Lynley had worked with the sergeant long enough to know when a conversational skirmish was about to escalate into verbal warfare. He cut her off.

“At some point, Barbara, you’re going to have to decide whether an uncontrollable factor such as a person’s birth is reason enough to distrust him.”

“What’s that supposed to mean? I’m supposed to trust Stinhurst? He’s destroyed a stack of evidence, he’s sitting smack in the middle of a murder, he’s refusing to cooperate. And I’m supposed to trust him?”

“I wasn’t talking about Stinhurst. I was talking about myself.”

She gaped at him, speechless. He turned back to the door, pausing with his hand on the knob.

“I want you to see to Gowan and Mary Agnes. I want notes. I want them precise. Use Constable Lonan to assist. Is that clear?”

Havers shot him a look that would have withered fl owers. “Perfectly…sir.” Slamming her notebook shut, she stalked off.

When Lynley returned to the sitting room, he saw that Stinhurst had adjusted to the new conditions, his shoulders and spine releasing their wire-tight grip on his posture. He seemed suddenly less unyielding and far more vulnerable. His eyes, the colour of fog, focussed on Lynley.

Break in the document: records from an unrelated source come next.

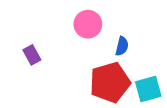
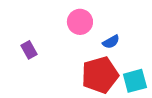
blue semicircle: (122, 46) -> (111, 42), turned 48

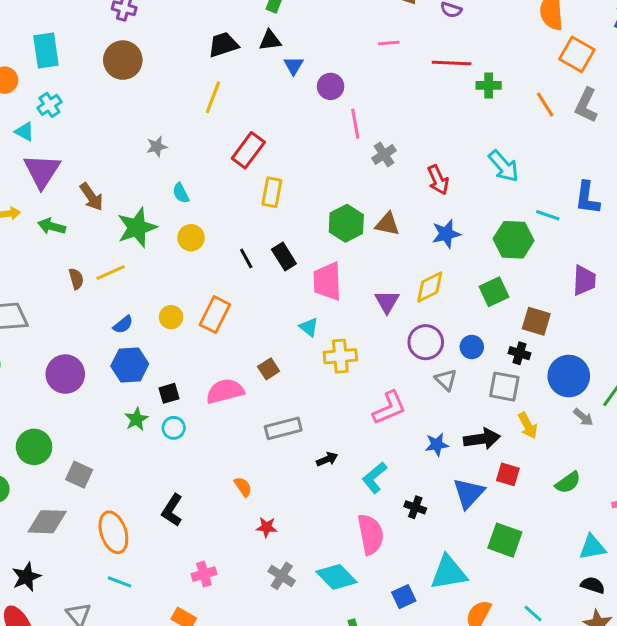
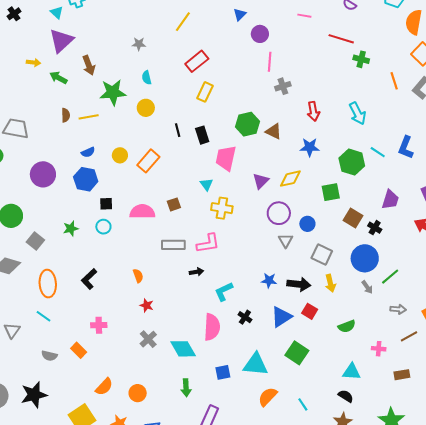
black cross: (520, 353) -> (375, 228), moved
pink L-shape: (389, 408) -> (208, 243), moved
green star: (136, 419) -> (71, 228), moved

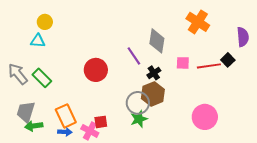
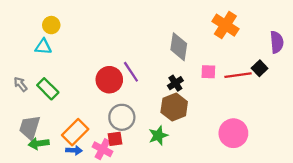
purple line: (134, 56) -> (131, 72), moved
gray arrow: (18, 74) -> (20, 84), size x0.6
gray circle: (138, 103) -> (122, 117), moved
orange rectangle: (66, 116) -> (75, 132), turned 70

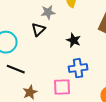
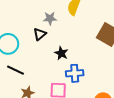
black star: (74, 40) -> (61, 53), moved

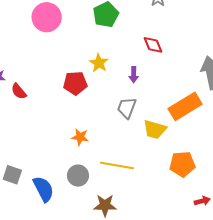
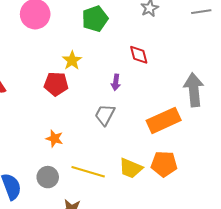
yellow star: (99, 63) -> (72, 60), moved
yellow trapezoid: (155, 129) -> (131, 168), moved
orange pentagon: (182, 164) -> (164, 164), moved

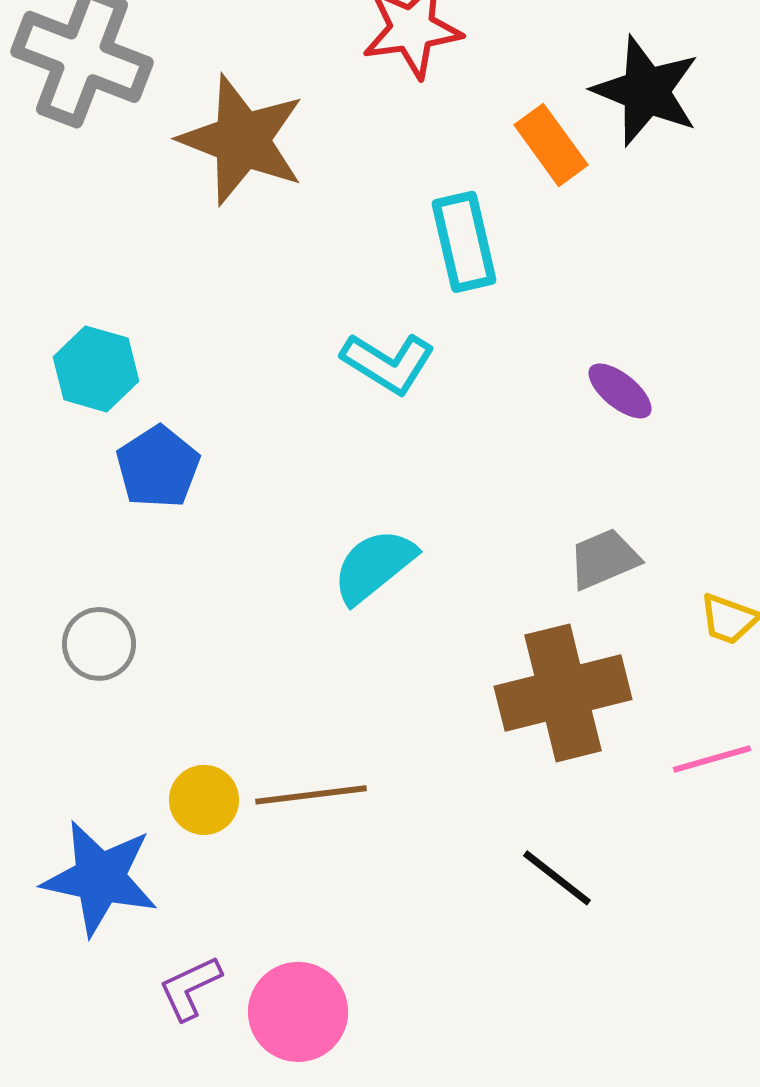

They were unreadable.

“Thank you, Thomas.”

This easy shift in persona-a chameleon passage from hauteur to gratitude-was a glaring reminder to Lynley that Stinhurst’s lifeblood flowed not through his veins but through the aisles of the theatre.

“As to the scripts,” Lynley said.

“This murder has nothing to do with Joy Sinclair’s play.” Lord Stinhurst gave his attention not to Lynley but to the shattered front of the curio cabinet next to the door. He left his chair and went to it, retrieving the disembodied head of a Dresden shepherdess from the remaining crumble of broken porcelain that still lay inside, heaped upon the bottom shelf. He carried it back to his seat.